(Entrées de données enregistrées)

------------------------------------------------------------

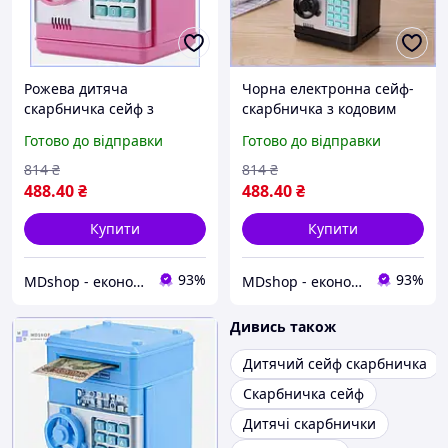
Рожева дитяча
Чорна електронна сейф-
скарбничка сейф з
скарбничка з кодовим
кодовим замком для
замком для зберігання
Готово до відправки
Готово до відправки
грошей електронний
паперових грошей та
пристрій для збереження
дитячих монет МШоп1
814
₴
814
₴
купюр МШоп1
488
.40
₴
488
.40
₴
Купити
Купити
93%
93%
MDshop - економія поруч
MDshop - економія поруч
Дивись також
Дитячий сейф скарбничка
Скарбничка сейф
Дитячі скарбнички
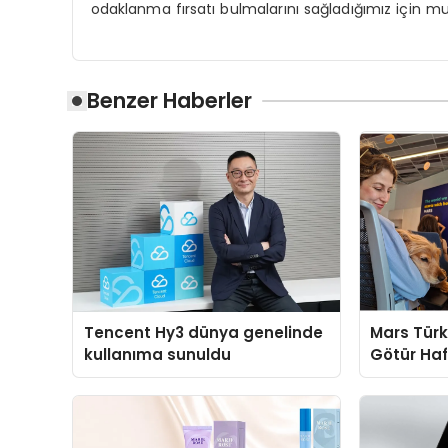
odaklanma fırsatı bulmalarını sağladığımız için mut
Benzer Haberler
Tencent Hy3 dünya genelinde
Mars Türk
kullanıma sunuldu
Götür Haf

------------------------------------------------------------

• _MARCHE À SUIVRE_:
Reprenez l'ensemble des lignes ci-dessus sous forme de liste numérotée, sans les lignes vides. Omettez les mentions d'images dans votre réponse.

• _VOTRE RÉPONSE_:
1. Рожева дитяча
2. Чорна електронна сейф-
3. скарбничка сейф з
4. скарбничка з кодовим
5. кодовим замком для
6. замком для зберігання
7. Готово до відправки
8. Готово до відправки
9. грошей електронний
10. паперових грошей та
11. пристрій для збереження
12. дитячих монет МШоп1
13. 814
14. ₴
15. 814
16. ₴
17. купюр МШоп1
18. 488
19. .40
20. ₴
21. 488
22. .40
23. ₴
24. Купити
25. Купити
26. 93%
27. 93%
28. MDshop - економія поруч
29. MDshop - економія поруч
30. Дивись також
31. Дитячий сейф скарбничка
32. Скарбничка сейф
33. Дитячі скарбнички
34. odaklanma fırsatı bulmalarını sağladığımız için mut
35. Benzer Haberler
36. Tencent Hy3 dünya genelinde
37. Mars Türk
38. kullanıma sunuldu
39. Götür Haf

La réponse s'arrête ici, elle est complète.